What this task involves – Go through the entries below and return every line that contains "right".

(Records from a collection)
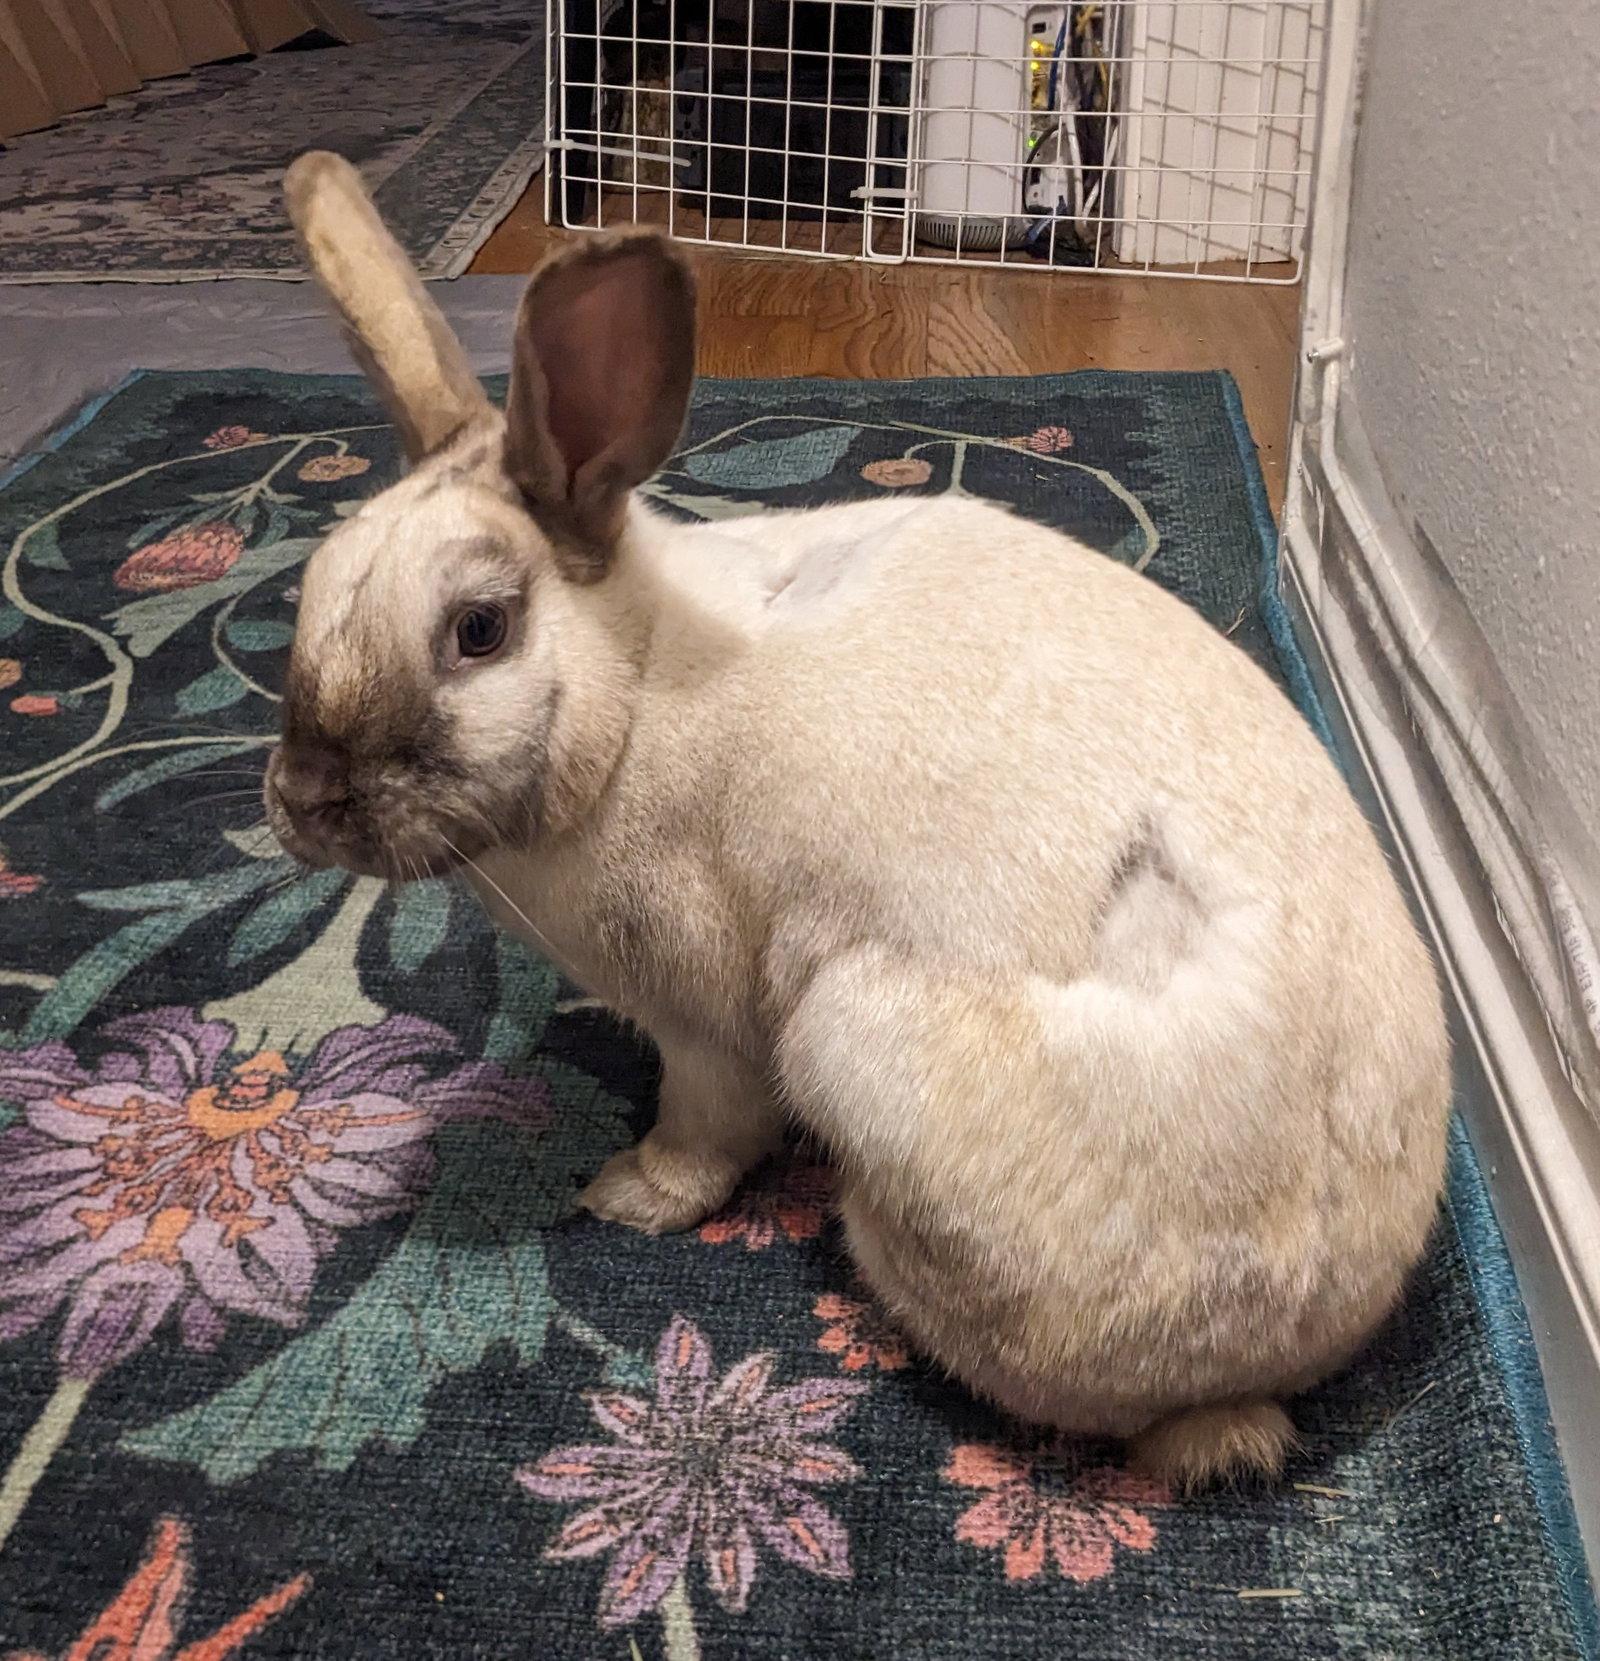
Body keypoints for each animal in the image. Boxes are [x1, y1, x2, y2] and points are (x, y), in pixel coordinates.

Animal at [267, 151, 1451, 1490]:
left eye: (478, 630)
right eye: (309, 587)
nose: (303, 803)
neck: (635, 689)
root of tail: (1257, 1376)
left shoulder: (703, 1017)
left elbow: (705, 1129)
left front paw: (624, 1193)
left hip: (849, 1040)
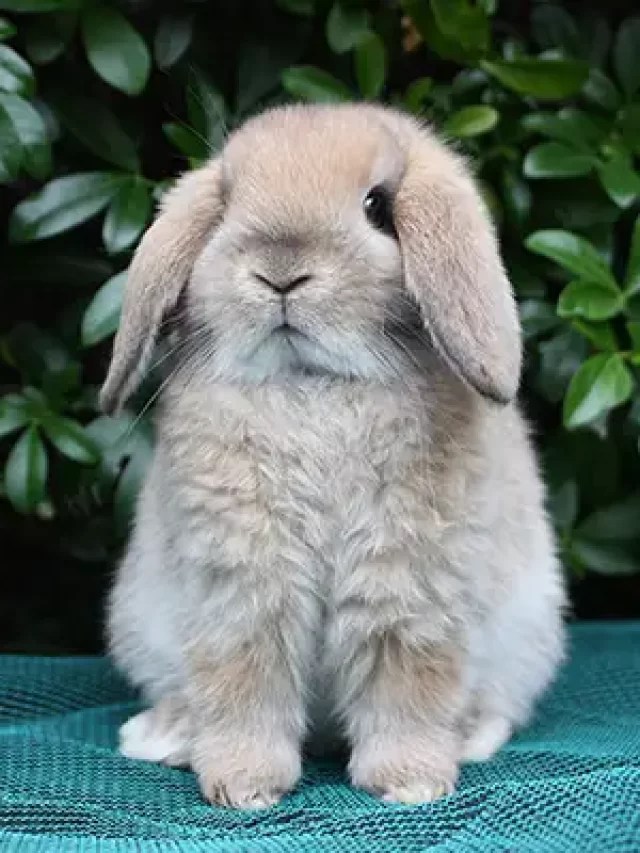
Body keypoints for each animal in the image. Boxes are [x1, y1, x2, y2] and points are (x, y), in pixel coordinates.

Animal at [102, 102, 566, 809]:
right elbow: (242, 682)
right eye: (226, 204)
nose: (281, 271)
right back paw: (164, 736)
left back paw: (469, 738)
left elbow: (407, 684)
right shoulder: (241, 588)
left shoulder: (407, 587)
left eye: (378, 206)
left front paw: (410, 783)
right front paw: (244, 788)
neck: (312, 386)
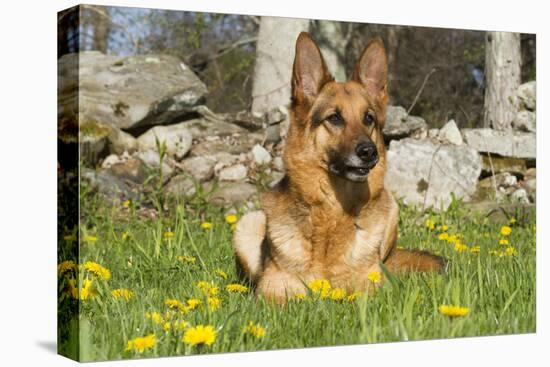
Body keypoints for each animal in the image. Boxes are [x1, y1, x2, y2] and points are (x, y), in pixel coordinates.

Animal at [235, 32, 446, 304]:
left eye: (368, 118)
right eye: (334, 118)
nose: (369, 153)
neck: (332, 210)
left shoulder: (372, 287)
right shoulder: (271, 289)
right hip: (248, 224)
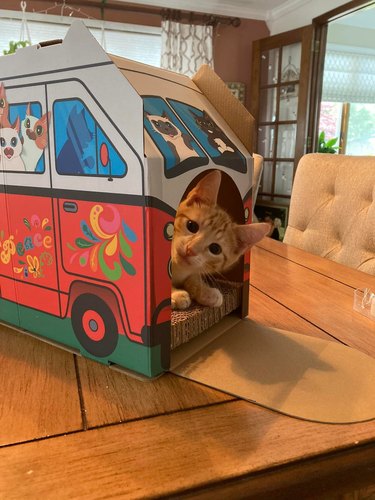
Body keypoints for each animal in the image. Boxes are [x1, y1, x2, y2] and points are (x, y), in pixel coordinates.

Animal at [172, 170, 272, 308]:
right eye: (191, 226)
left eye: (215, 249)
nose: (190, 250)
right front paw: (175, 294)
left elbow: (193, 276)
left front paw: (206, 291)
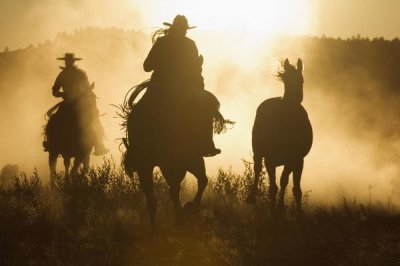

Response to this task –
right eye: (309, 587)
right elbow: (242, 682)
right eye: (226, 204)
right back paw: (164, 736)
right shoulder: (241, 588)
right front paw: (244, 788)
right eye: (334, 118)
right shoulder: (271, 289)
right hip: (248, 224)
right eye: (191, 226)
right front paw: (175, 294)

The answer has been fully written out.